Thread.Abort is evil. Especially in the case of dealing with unmanaged resources as chances are they will never be released.

 

A common pattern for dealing with unmanaged resources is to make a managed wrapper. This way if the resource is forgotten about, the object can release the resource when it is garbage collected. Thread.Abort offers some intresting problems with this as you may get aborted between the time you get the resource and the time that you put the wrapper around your unmanaged object to protect it.

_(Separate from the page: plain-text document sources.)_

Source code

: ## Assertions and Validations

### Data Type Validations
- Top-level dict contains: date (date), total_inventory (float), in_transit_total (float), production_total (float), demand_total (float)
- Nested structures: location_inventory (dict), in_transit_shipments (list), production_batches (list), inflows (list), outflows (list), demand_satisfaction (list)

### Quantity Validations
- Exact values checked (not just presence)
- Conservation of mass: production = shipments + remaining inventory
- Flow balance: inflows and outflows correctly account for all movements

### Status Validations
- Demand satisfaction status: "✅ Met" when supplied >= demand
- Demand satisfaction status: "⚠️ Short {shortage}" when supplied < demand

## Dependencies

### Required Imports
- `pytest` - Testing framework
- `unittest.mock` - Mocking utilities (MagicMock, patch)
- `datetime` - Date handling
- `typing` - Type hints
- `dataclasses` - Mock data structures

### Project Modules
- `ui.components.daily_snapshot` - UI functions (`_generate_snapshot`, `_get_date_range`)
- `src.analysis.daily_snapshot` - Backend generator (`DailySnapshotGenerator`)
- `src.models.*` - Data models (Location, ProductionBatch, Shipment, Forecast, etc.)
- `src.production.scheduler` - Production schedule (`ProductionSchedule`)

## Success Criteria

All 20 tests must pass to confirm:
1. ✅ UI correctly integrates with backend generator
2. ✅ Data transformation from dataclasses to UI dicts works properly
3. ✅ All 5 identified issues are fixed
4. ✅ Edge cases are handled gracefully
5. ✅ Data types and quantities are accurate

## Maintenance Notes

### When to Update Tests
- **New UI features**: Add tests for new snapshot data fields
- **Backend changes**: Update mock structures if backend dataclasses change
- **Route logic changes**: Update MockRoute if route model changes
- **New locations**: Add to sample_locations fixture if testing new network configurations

Instead of using thread.abort, one should always be using a volatile “stop“ variable. The thread should be checking this variable at intervals to see if its time to stop. If you need to synchronously stop a thread, set the variable then call Join(timeout). If you make it through your timeout and could possibly be dealing with a dead thread, then and only then should you consider using thread.abort.

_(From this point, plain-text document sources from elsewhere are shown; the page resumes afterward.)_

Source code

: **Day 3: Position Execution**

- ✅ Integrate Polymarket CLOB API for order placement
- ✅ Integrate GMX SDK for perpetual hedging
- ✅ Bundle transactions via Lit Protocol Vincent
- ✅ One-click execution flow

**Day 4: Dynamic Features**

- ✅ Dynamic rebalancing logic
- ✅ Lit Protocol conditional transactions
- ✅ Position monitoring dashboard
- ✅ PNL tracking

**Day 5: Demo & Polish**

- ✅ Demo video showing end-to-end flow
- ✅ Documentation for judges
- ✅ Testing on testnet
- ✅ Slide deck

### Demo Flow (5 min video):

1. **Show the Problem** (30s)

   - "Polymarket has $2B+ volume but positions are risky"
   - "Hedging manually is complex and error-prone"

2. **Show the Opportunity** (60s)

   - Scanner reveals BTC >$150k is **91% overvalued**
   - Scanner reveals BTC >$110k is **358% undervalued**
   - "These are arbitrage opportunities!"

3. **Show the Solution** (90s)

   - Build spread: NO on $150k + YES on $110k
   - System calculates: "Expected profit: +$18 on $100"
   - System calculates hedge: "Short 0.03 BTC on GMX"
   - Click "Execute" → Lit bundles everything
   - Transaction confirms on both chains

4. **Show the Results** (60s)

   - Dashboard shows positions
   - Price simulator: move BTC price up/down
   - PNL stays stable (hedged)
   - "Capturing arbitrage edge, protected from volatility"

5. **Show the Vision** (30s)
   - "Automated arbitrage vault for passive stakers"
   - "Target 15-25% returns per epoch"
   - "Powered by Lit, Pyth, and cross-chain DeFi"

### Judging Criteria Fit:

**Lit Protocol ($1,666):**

Here is a basic class illustrating, this is not production code, just typed it into notepad real quick so treat it as such.

 /// <summary>
 /// Base class to inherit long running threads from
 /// </summary>
 public class ThreadedTaskBase
 {
  private Thread m_Thread;
  private volatile bool m_Terminate;
  protected bool Terminate {
   get { return m_Terminate; }
  }

  protected abstract void Run();

  /// <summary>
  /// Starts the thread
  /// </summary>
  public void Start() {
   lock(this) {
    if(m_Thread == null) {
     ThreadStart ts = new ThreadStart(this.Run);
     m_Thread = new Thread(ts);
     m_Thread.Start();
    } else {
     throw new Exception("Thread already created");
    }
   }
  }

  /// <summary>
  /// Stops the thread
  /// </summary>
  public void Stop() {
   lock(this) {
    m_Stop = true;
    m_Thread = null;
   }
  }

  public void StopSynchronous() {
   lock(this) {
    if(m_Thread != null) {
     m_Stop = true;
     bool stopped = m_Thread.Join(10000); //wait 10 seconds
     if(!stopped) { m_Thread.Abort(); }
     m_Thread = null;
    } else {
     throw new Exception("thread already stopped");
    }
   }
  }

  public ThreadedTaskBase()
  {
  }
 }

 

 

In general one would probably not waznt too use a base class for this but instead a wrapper class for a delegate ... such that any delegate can be run in this manner, to change the above code to be a wrapper, add the delegate method to the constructor and you should be off to the races.